The problem → Rewrite every line of text in the records as a numbered list, skipping any blank lines and leaving out the pictures.

(Stored data entries)
-- Opening Marker --

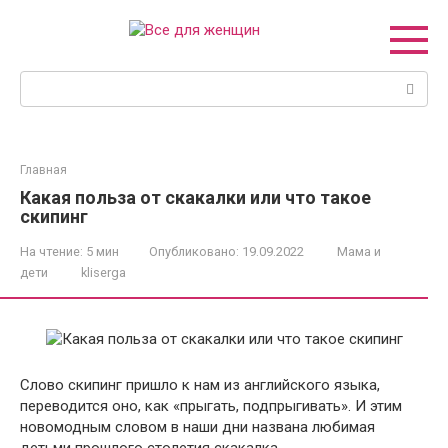
Перейти
к
контенту
Поиск:
Главная
Какая польза от скакалки или что такое
скипинг
На чтение:
5 мин
Опубликовано:
19.09.2022
Мама и
дети
kliserga
Слово скипинг пришло к нам из английского языка,
переводится оно, как «прыгать, подпрыгивать». И этим
новомодным словом в наши дни названа любимая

-- Closing Marker --

Exercise result →
1. Перейти
2. к
3. контенту
4. Поиск:
5. Главная
6. Какая польза от скакалки или что такое
7. скипинг
8. На чтение:
9. 5 мин
10. Опубликовано:
11. 19.09.2022
12. Мама и
13. дети
14. kliserga
15. Слово скипинг пришло к нам из английского языка,
16. переводится оно, как «прыгать, подпрыгивать». И этим
17. новомодным словом в наши дни названа любимая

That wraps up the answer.